▶ Aim of the task
Continue the passage on Ram Alley's history and reputation, picking up after its last sentence.
╭─ Excerpt provided
An unlabelled alley in the correct location as Ram Alley appears on the Agas map. The alley is marked on both the Ogilby and Morgan map of 1676 and the Rocque map of 1746.
The Ogilby and Morgan map (1676), showing Ram Alley (labelled k40). Image courtesy of British History Online (BHO).
The Ogilby and Morgan map (1676), showing Ram Alley (labelled k40). Image courtesy of British History Online (BHO).
The Rocque map (1676), showing Ram Alley. Image courtesy of Locating London’s Past.
The Rocque map (1676), showing Ram Alley. Image courtesy of Locating London’s Past.

Significance

Ram Alley was a place of sanctuary for criminals. Those seeking to evade capture would run into Ram Alley, which, like the Whitefriars nearby, still claimed right of sanctuary: that is, the immunity from arrest. A 1603 source cited by William Kent comments that there is a door leading out of Ram Alley to the tenement called the Miter in Fleet-streete, by which means thereof such persons as do frequent the house upon search made after them are conveyed out that way (Kent 494). The freedom was requested under common law by several of the London liberties, many of which were formerly monastic land.1 In an area known from the seventeenth century as Alsatia,2 Ram Alley was particularly renowned as a place of refuge for those in debt, and was the resort of sharpers and necessitous persons of very ill fame, and of both sexes (Nares 719). Even in 1640, a debtor taking refuge in Ram Alley was considered by his creditor beyond pursuit (Calendar of State Papers Domestic: Charles I, 1639-40 February 20). Sugden notes, [i]t was a place of evil reputation, inhabited chiefly by cooks, bawds, tobacco-sellers, and ale-house keepers and adds that [t]he worst of its dens was the Maidenhead, near the Temple end of it (Sugden 426). Walter George Bell calls it Ram Alley of evil association, perhaps the most pestilent court in London (Bell 252). Perhaps this unsavoury reputation is why it is not mentioned by John Stow in A Survey of London.
╰─
╭─ Extracted information
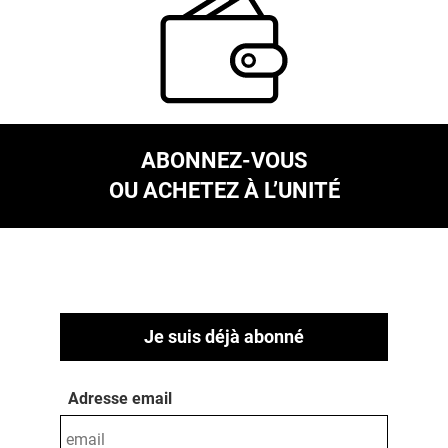
ABONNEZ-VOUS
OU ACHETEZ À L’UNITÉ
Je suis déjà abonné
Adresse email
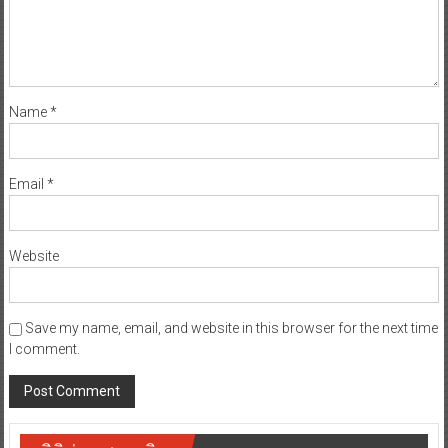
Name
*
Email
*
Website
Save my name, email, and website in this browser for the next time
I comment.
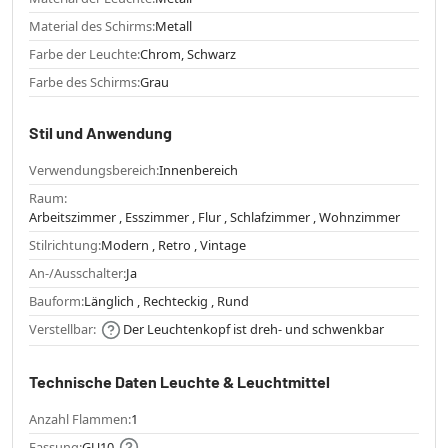
Material des Schirms:
Metall
Farbe der Leuchte:
Chrom, Schwarz
Farbe des Schirms:
Grau
Stil und Anwendung
Verwendungsbereich:
Innenbereich
Raum:
Arbeitszimmer , Esszimmer , Flur , Schlafzimmer , Wohnzimmer
Stilrichtung:
Modern , Retro , Vintage
An-/Ausschalter:
Ja
Bauform:
Länglich , Rechteckig , Rund
Verstellbar:
Der Leuchtenkopf ist dreh- und schwenkbar
Technische Daten Leuchte & Leuchtmittel
Anzahl Flammen:
1
Fassung:
GU10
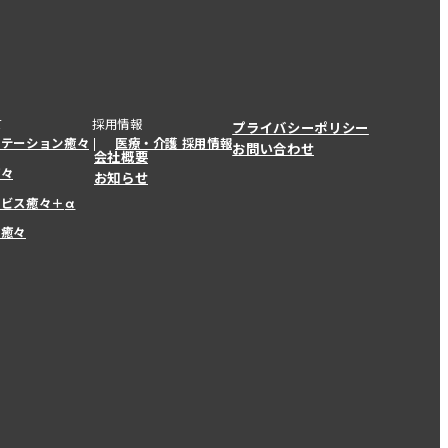
て
採用情報
プライバシーポリシー
ステーション癒々
医療・介護 採用情報
お問い合わせ
会社概要
癒々
お知らせ
ービス癒々＋
α
ービス癒々＋
α
ー癒々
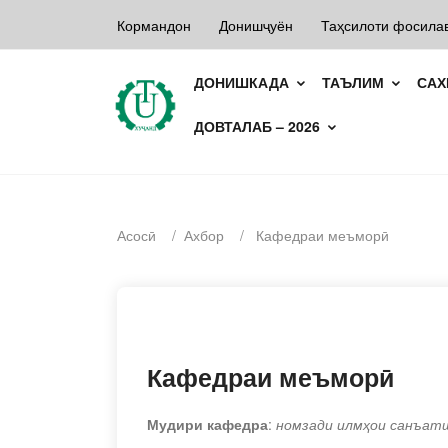
Кормандон
Донишҷуён
Таҳсилоти фосила
ДОНИШКАДА
ТАЪЛИМ
СА
ДОВТАЛАБ – 2026
Асосӣ
/
Ахбор
/
Кафедраи меъморӣ
Кафедраи меъморӣ
Мудири кафедра
:
номзади илмҳои санъат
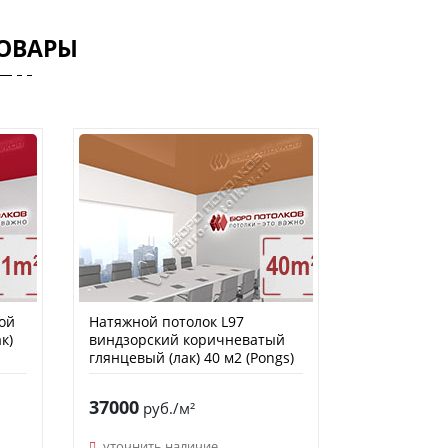
ОВАРЫ
ой
Натяжной потолок L97
к)
виндзорский коричневатый
глянцевый (лак) 40 м2 (Pongs)
37000
руб./м²
уточнить наличие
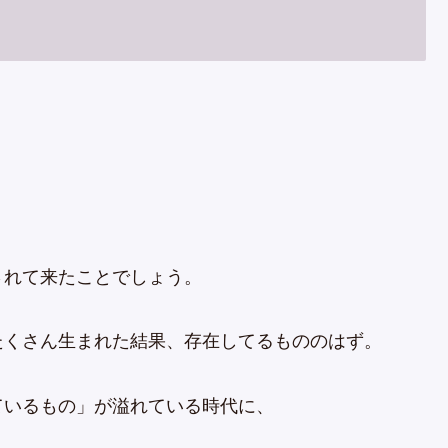
されて来たことでしょう。
たくさん生まれた結果、存在してるもののはず。
ているもの」が溢れている時代に、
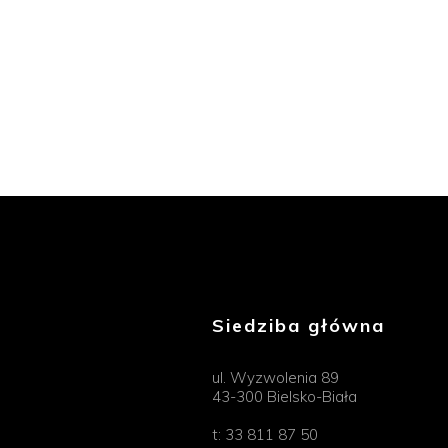
Siedziba główna
ul. Wyzwolenia 89
43-300 Bielsko-Biała
t:
33 811 87 50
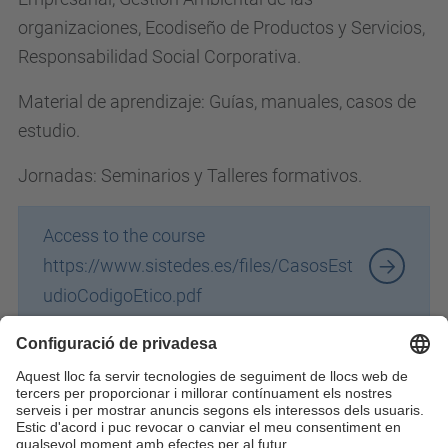
organizaciones, Ecodiseño de Productos y Servicios,
Responsabilidad Social Corporativa.
Material de aprendizaje: Guías, manuales, casos de
estudio.
Jornadas: Seminarios y Talleres formativos.
Access to the course
https://www.sistedes.es/files/CasosEst
udioCodigoEtico.pdf
Identifiqueu-vos per a afegir comentaris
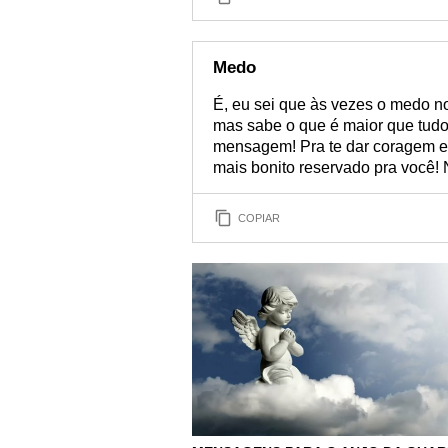
Medo
É, eu sei que às vezes o medo n
mas sabe o que é maior que tudo 
mensagem! Pra te dar coragem e 
mais bonito reservado pra você! 
COPIAR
╰─
▶ Response to the task
Parish records show a fear that the alley should become a refuge of the poor, with residents taking in unwelcome lodgers—particularly foreigners—into their midst. One such incident is noted in the wardmote inquests of St. Dunstan from 1598: Item, we present Margaret Lylly, who came to dwell in Ram Alley within three months last past and lodgeth one Symon Dominico, a frenchman borne and his wife in her house, who [...] are like to be a charge to the p’ishe and the cittie (St. Dunstan’s parish reigsters, 1598 qtd. in Bell 244).

Literary References

Title page of Lording Barry’s Ram Alley (1607-8). Image courtesy of Wikimedia Commons.
Title page of Lording Barry’s Ram Alley (1607-8). Image courtesy of Wikimedia Commons.
The eponymous setting of a comic play, Ram Alley’s famous inns were invoked by Lording Barry, who juxtaposes them with its lawyers and prostitutes. Written in 1607-8, the play was performed by the short-lived Children of the King’s Revels company, based in the theatre at Whitefriars and funded by a group of investors including Barry.3 In the play, Throat, a dubious man of law who perhaps has his qualification from an Inn of Chancery, comments on the conjunction of food, drink and legal work: And though Ramme ſtinks with Cookes and ale, / Yet ſay thers many a worthy lawyers chamber, / Buts vpon Rame-alley (Barry sig. C1v). Later, he makes reference to the predatory sexuality for which the area was also known, demanding,
Will you be gon directly, are you mad?
Come you to ſeeke a Virgin in Ram-alley
Soe neere an Inne of Court, and amongſt Cookes,
Ale-men, and Landreſſes, why are you fooles?
(Barry sig. E4v)
Elizabeth Hanson comments on the play’s geographical and social specificity (Hanson 233), but, in his essay on the relationship between the audience and actors in the play, Jeremy Lopez nuances this point, arguing that the play seems to be about being in Ram Alley, but it’s really about its spectators knowing that they’re not (Lopez 202). He suggests that the play portrays the area and uses its stereotypical attributes to appeal to those playgoers who lived in the city but outside the area of the Whitefriars itself.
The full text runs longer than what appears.